Named joint coordinates:
###
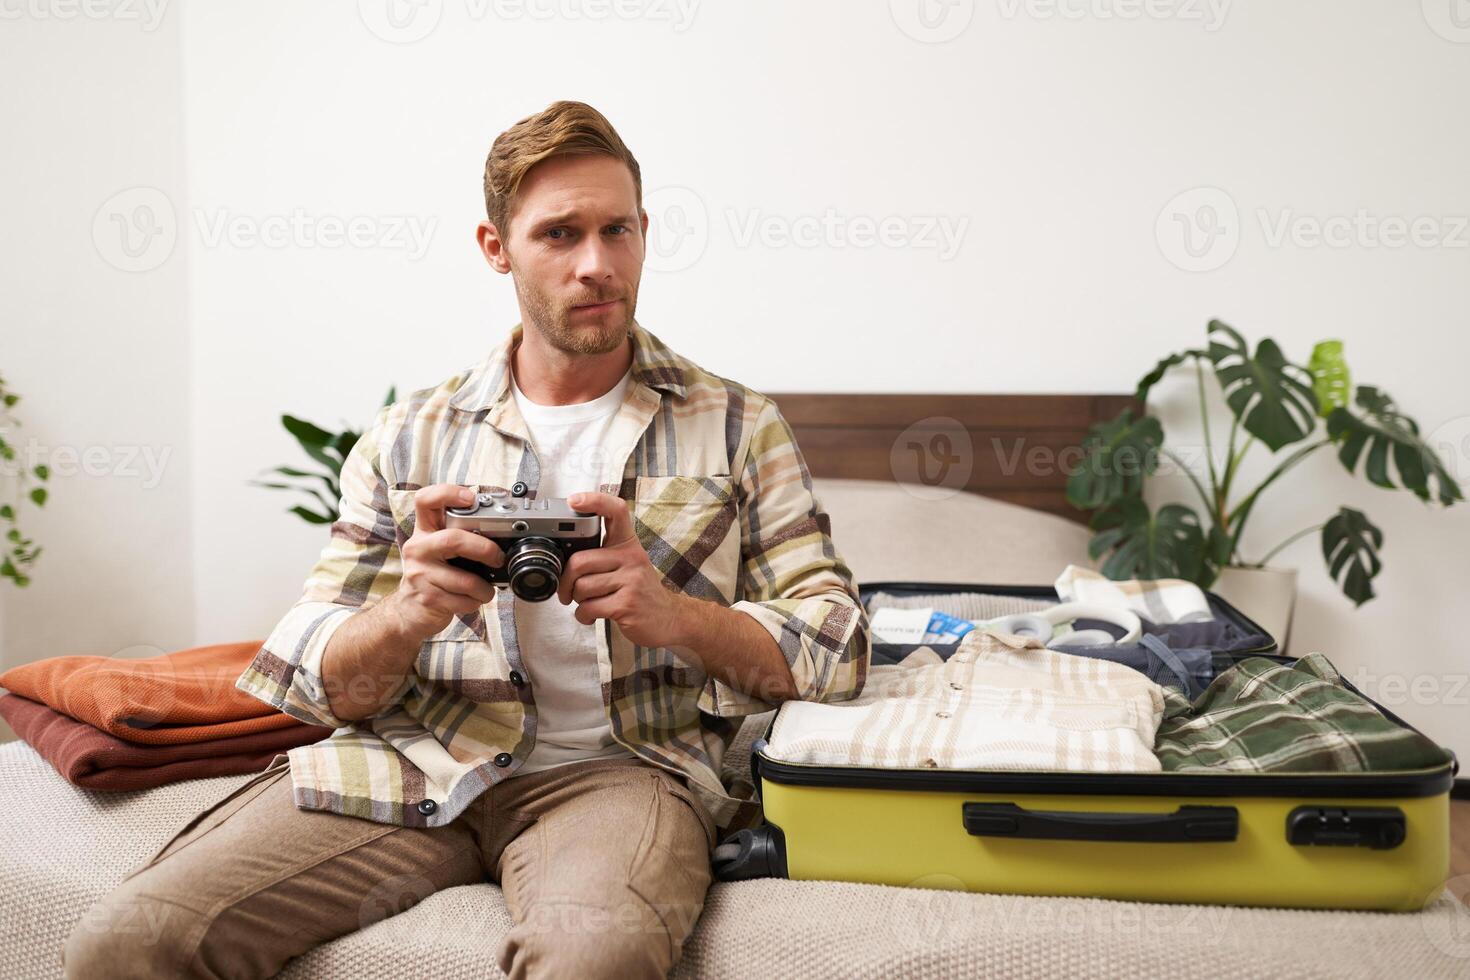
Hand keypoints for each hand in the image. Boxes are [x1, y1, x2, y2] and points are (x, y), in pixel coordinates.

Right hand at [385, 484, 504, 641]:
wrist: (407, 611)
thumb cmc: (432, 576)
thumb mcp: (438, 550)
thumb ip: (459, 537)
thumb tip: (499, 532)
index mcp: (424, 531)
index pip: (425, 500)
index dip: (448, 493)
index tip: (470, 498)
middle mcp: (418, 549)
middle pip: (453, 540)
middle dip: (484, 549)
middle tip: (497, 558)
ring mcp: (420, 574)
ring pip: (465, 580)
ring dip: (484, 588)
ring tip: (486, 589)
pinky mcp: (428, 599)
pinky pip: (463, 600)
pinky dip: (475, 602)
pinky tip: (471, 600)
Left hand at [555, 491, 692, 647]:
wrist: (669, 618)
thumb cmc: (639, 591)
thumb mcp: (628, 564)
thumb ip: (602, 555)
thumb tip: (566, 557)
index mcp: (628, 544)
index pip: (615, 511)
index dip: (593, 501)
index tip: (574, 501)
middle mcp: (631, 557)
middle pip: (580, 561)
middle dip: (566, 581)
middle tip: (567, 592)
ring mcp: (631, 580)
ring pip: (582, 587)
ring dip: (577, 601)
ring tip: (588, 604)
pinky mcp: (627, 604)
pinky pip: (589, 608)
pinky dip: (583, 616)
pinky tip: (591, 616)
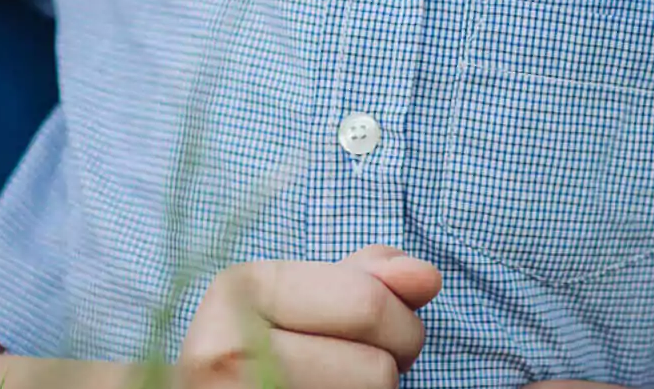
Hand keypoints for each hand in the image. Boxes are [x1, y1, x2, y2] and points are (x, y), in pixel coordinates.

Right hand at [180, 244, 440, 388]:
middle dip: (390, 367)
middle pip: (378, 369)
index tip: (383, 334)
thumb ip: (366, 278)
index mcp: (239, 289)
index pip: (369, 305)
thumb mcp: (301, 295)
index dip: (400, 324)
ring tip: (327, 385)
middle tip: (354, 368)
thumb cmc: (258, 343)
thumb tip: (425, 276)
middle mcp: (228, 353)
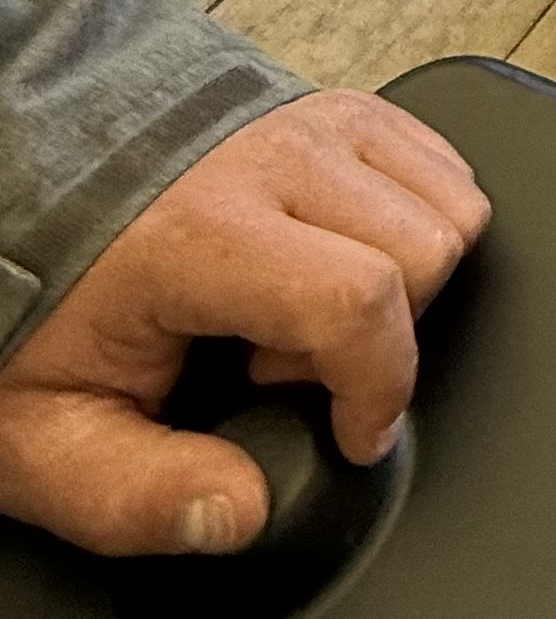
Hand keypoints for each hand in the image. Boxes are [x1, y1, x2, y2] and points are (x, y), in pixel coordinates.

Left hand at [0, 95, 488, 554]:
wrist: (23, 191)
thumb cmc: (40, 307)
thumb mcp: (46, 438)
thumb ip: (134, 495)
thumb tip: (240, 512)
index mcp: (198, 234)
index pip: (356, 298)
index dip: (379, 387)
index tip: (353, 434)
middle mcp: (267, 158)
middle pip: (424, 250)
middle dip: (384, 337)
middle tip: (292, 368)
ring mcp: (308, 121)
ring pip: (450, 201)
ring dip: (408, 277)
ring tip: (308, 310)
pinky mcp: (335, 107)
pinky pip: (440, 163)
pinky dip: (416, 223)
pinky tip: (333, 261)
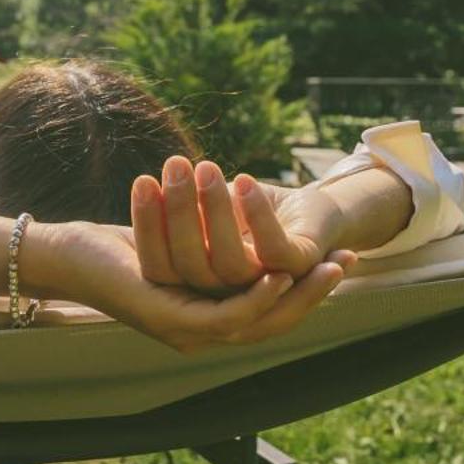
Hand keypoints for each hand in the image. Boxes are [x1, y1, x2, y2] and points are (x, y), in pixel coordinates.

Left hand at [46, 217, 354, 354]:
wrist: (67, 252)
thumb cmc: (123, 243)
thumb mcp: (184, 237)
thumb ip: (216, 239)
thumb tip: (254, 220)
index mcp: (207, 317)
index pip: (273, 313)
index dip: (310, 291)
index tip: (343, 259)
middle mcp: (200, 335)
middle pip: (275, 324)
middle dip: (314, 293)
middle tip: (345, 262)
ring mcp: (184, 334)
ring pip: (255, 320)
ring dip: (290, 290)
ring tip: (318, 265)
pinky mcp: (166, 322)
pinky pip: (223, 317)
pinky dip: (253, 298)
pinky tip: (271, 269)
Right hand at [131, 156, 352, 288]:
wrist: (321, 211)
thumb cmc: (257, 211)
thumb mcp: (210, 216)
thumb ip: (181, 223)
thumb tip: (141, 194)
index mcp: (203, 290)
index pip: (162, 266)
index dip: (150, 225)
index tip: (142, 182)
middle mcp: (233, 298)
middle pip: (191, 268)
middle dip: (178, 212)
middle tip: (174, 165)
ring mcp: (268, 288)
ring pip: (230, 263)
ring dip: (216, 210)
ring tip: (205, 167)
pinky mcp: (300, 267)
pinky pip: (275, 252)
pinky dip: (259, 216)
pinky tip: (244, 182)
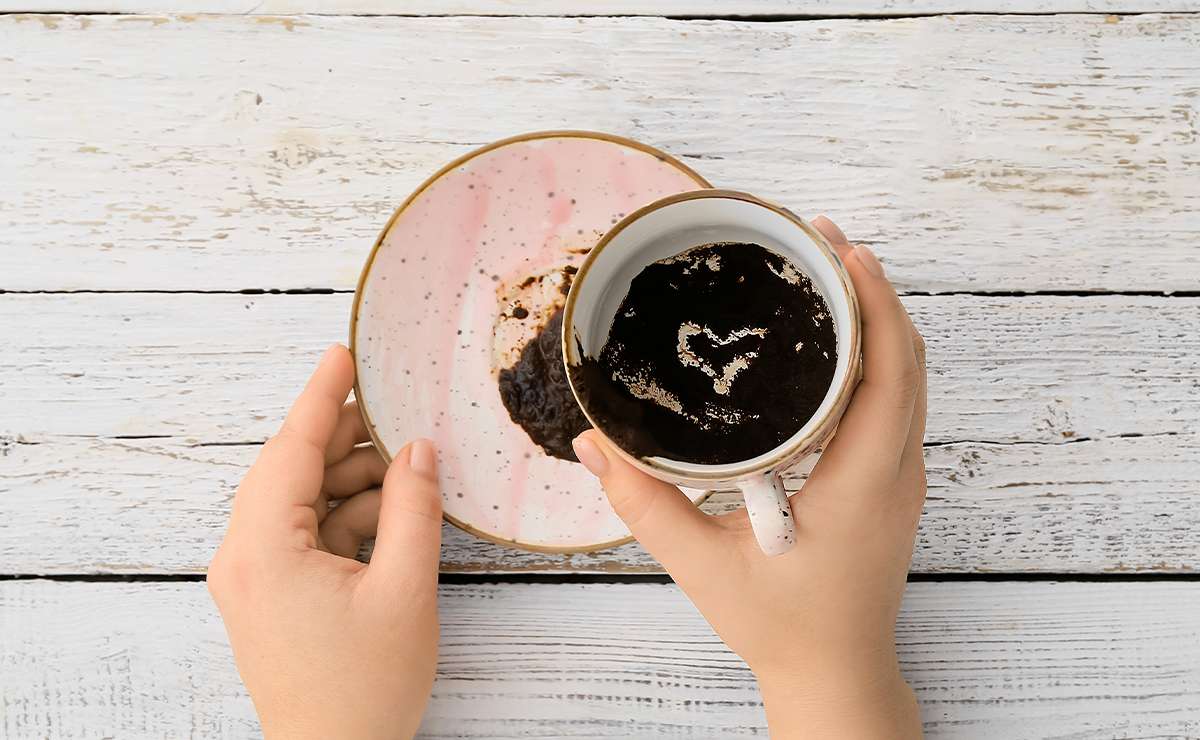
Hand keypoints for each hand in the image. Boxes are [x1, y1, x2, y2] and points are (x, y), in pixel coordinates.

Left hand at [208, 345, 441, 739]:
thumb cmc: (363, 690)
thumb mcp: (404, 591)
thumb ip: (411, 510)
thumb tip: (417, 451)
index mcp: (263, 552)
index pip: (289, 450)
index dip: (320, 397)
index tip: (342, 355)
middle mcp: (242, 559)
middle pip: (291, 471)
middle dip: (345, 440)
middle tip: (396, 413)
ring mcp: (251, 580)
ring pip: (300, 502)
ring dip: (351, 482)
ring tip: (406, 474)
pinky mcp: (268, 597)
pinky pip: (303, 535)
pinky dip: (344, 518)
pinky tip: (390, 515)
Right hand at [571, 216, 926, 738]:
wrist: (835, 674)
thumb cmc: (778, 627)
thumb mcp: (702, 567)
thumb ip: (643, 504)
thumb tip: (592, 443)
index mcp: (861, 485)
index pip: (889, 374)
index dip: (874, 304)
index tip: (843, 250)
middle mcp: (895, 473)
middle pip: (909, 360)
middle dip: (874, 290)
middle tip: (821, 240)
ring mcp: (900, 479)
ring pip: (909, 378)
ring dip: (879, 320)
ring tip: (828, 272)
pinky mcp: (890, 484)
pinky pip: (897, 402)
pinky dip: (877, 356)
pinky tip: (833, 341)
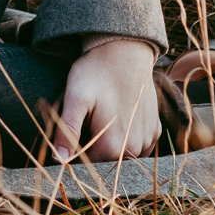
###
* **Your task**: Transcribe every record above exactly, leaving out the pictures.

* **Output of the task**:
Hand keypoints for each hand in the image. Boxes are [x1, y1, x2, y2] and points are (x, y), in pixel coordinates.

Right hand at [385, 484, 504, 641]:
wrist: (407, 611)
thumb cmc: (432, 576)
thumb mcp: (438, 550)
thumb ip: (459, 537)
thumb tip: (499, 532)
index mcp: (424, 531)
index pip: (425, 500)
index dip: (448, 493)
index tip: (470, 498)
middle mcp: (418, 549)
middle pip: (453, 540)
middle dip: (484, 549)
middle tip: (497, 558)
ring mcp: (420, 574)
ring pip: (465, 580)
ring dip: (484, 588)
ring tip: (486, 589)
pinky mcp: (428, 599)
pinky pip: (463, 600)
pinky dip: (475, 602)
pinky tip: (471, 600)
Left hand at [555, 491, 692, 647]:
wrist: (669, 618)
thumb cmc: (639, 591)
thumb mcp: (628, 564)
thumb ip: (602, 555)
thumb tip: (566, 557)
index mcp: (628, 544)
index pip: (615, 511)
index dip: (593, 501)
index tip: (574, 501)
middle mcp: (631, 557)
middle pip: (580, 561)
middle dip: (566, 581)
middle tip: (567, 592)
ring mcp: (631, 580)
ring pip: (582, 587)
ring dip: (577, 601)
ring tip: (588, 604)
pinky mcp: (627, 604)
pinky pip: (589, 608)
pinky dip: (583, 616)
pinky tip: (591, 616)
Hand keypoints for each hand in the image. Boxes are [x1, y1, x2, y2] and points are (x, y), in pixel coordinates.

Right hand at [180, 244, 440, 388]:
middle dip: (390, 367)
middle pip: (378, 369)
index tip: (383, 334)
thumb ip: (366, 278)
index mcp: (239, 289)
index pip: (369, 305)
thumb mcp: (301, 295)
index dip: (400, 324)
ring tip: (327, 385)
middle tip: (354, 368)
thumb cmc: (258, 343)
thumb tip: (425, 276)
middle mcp: (228, 353)
Hand keypoints for each hand in the image. Boxes are [x1, y1, x2, y2] and points are (x, y), in pixel coordinates.

Left hand at [0, 95, 488, 554]:
wrist: (23, 191)
thumb cmc: (40, 307)
thumb mcp: (46, 438)
thumb ip: (134, 495)
thumb tip: (240, 512)
index mcp: (198, 234)
index pip: (356, 298)
index dip: (379, 387)
index tip: (353, 434)
middle mcp: (267, 158)
middle pip: (424, 250)
middle dip: (384, 337)
middle tip: (292, 368)
ring mcp: (308, 121)
ring pip: (450, 201)
ring dip: (408, 277)
ring tip: (308, 310)
pinky mcp: (335, 107)
pinky pip: (440, 163)
pinky dip: (416, 223)
pinky tip: (333, 261)
Hand keypoints for each hand in the image. Boxes are [x1, y1, x2, y2] and points are (x, y), in pixel coordinates.

Left hand at [46, 217, 354, 354]:
wrist: (67, 252)
thumb cmc: (123, 243)
thumb mcp: (184, 237)
thumb ip: (216, 239)
thumb tip: (254, 220)
index mcp: (207, 317)
index pip: (273, 313)
index dip: (310, 291)
index tip: (343, 259)
middle mcp: (200, 335)
middle pip: (275, 324)
middle dip: (314, 293)
middle tip: (345, 262)
ring mcp: (184, 334)
ring pip: (255, 320)
ring dip: (290, 290)
ring tip: (318, 265)
pinky mcp: (166, 322)
pinky pip: (223, 317)
pinky dip: (253, 298)
pinky tip: (271, 269)
Right hand at [131, 156, 352, 288]:
wrist: (321, 211)
thumb cmc: (257, 211)
thumb mcp: (210, 216)
thumb ip: (181, 223)
thumb tip: (141, 194)
index mcp: (203, 290)
index pip: (162, 266)
index dip: (150, 225)
index tip: (142, 182)
middle mcp: (233, 298)
middle pip: (191, 268)
middle dip: (178, 212)
middle tip: (174, 165)
ring mcp: (268, 288)
ring pip: (230, 263)
ring dip: (216, 210)
ring tip: (205, 167)
pinky mcp: (300, 267)
pinky pip: (275, 252)
pinky dip: (259, 216)
pinky tip: (244, 182)
Hand keypoints for each hand in the image. Boxes are [x1, y1, x2, y2] and points are (x, y), in pixel coordinates.

Left hand at [208, 345, 441, 739]:
thumb cmc: (363, 690)
thumb mcp: (404, 591)
thumb ip: (411, 510)
thumb tip: (417, 451)
index mcp: (263, 552)
index pip: (289, 450)
index dip: (320, 397)
index tip: (342, 355)
middle mcp: (242, 559)
middle pip: (291, 471)
middle dip: (345, 440)
middle tip: (396, 413)
ring mcp: (251, 580)
ring pip: (300, 502)
ring dip: (351, 482)
ring tip: (406, 474)
pinky mcp: (268, 597)
pinky pip: (303, 535)
pinky dip: (344, 518)
pinky tip: (390, 515)
Right hand at [571, 216, 926, 738]:
wrist: (835, 674)
thumb cmc: (778, 627)
thumb mcp: (702, 567)
thumb ip: (643, 504)
thumb tip: (592, 443)
index mcp: (861, 485)
index pip: (889, 374)
index dip: (874, 304)
index tip: (843, 250)
middle mcp: (895, 473)
middle pip: (909, 360)
middle dip: (874, 290)
middle tip: (821, 240)
ring mcp: (900, 479)
ring pip: (909, 378)
ring dip: (879, 320)
ring tip: (828, 272)
pinky mcp: (890, 484)
pinky pip: (897, 402)
pinky dip: (877, 356)
pinky tip: (833, 341)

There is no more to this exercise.